Problem statement: Report each line of the entries below that has the word "made" in it.

── Provided records ──

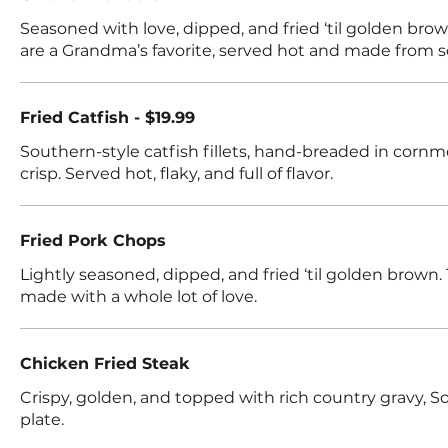
Seasoned with love, dipped, and fried ‘til golden bro
are a Grandma’s favorite, served hot and made from s
Fried Catfish - $19.99
Southern-style catfish fillets, hand-breaded in cornm
crisp. Served hot, flaky, and full of flavor.
Fried Pork Chops
Lightly seasoned, dipped, and fried ‘til golden brown. 
made with a whole lot of love.
Chicken Fried Steak
Crispy, golden, and topped with rich country gravy, 
plate.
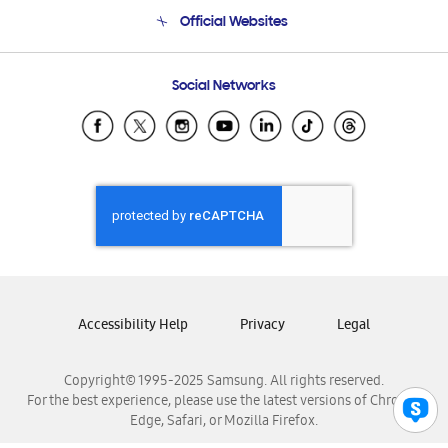
Terms and conditions of sale
Contact Us
Official Websites
Email Support
Frequently Asked Questions
Samsung Costa Rica
Social Networks
Samsung Ecuador
Samsung El Salvador
Samsung Guatemala
Samsung Honduras
Samsung Nicaragua
Samsung Panamá
Samsung República Dominicana
Samsung Venezuela
Accessibility Help
Privacy
Legal
Copyright© 1995-2025 Samsung. All rights reserved.
For the best experience, please use the latest versions of Chrome,
Edge, Safari, or Mozilla Firefox.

───

Output for this exercise:
are a Grandma’s favorite, served hot and made from s
made with a whole lot of love.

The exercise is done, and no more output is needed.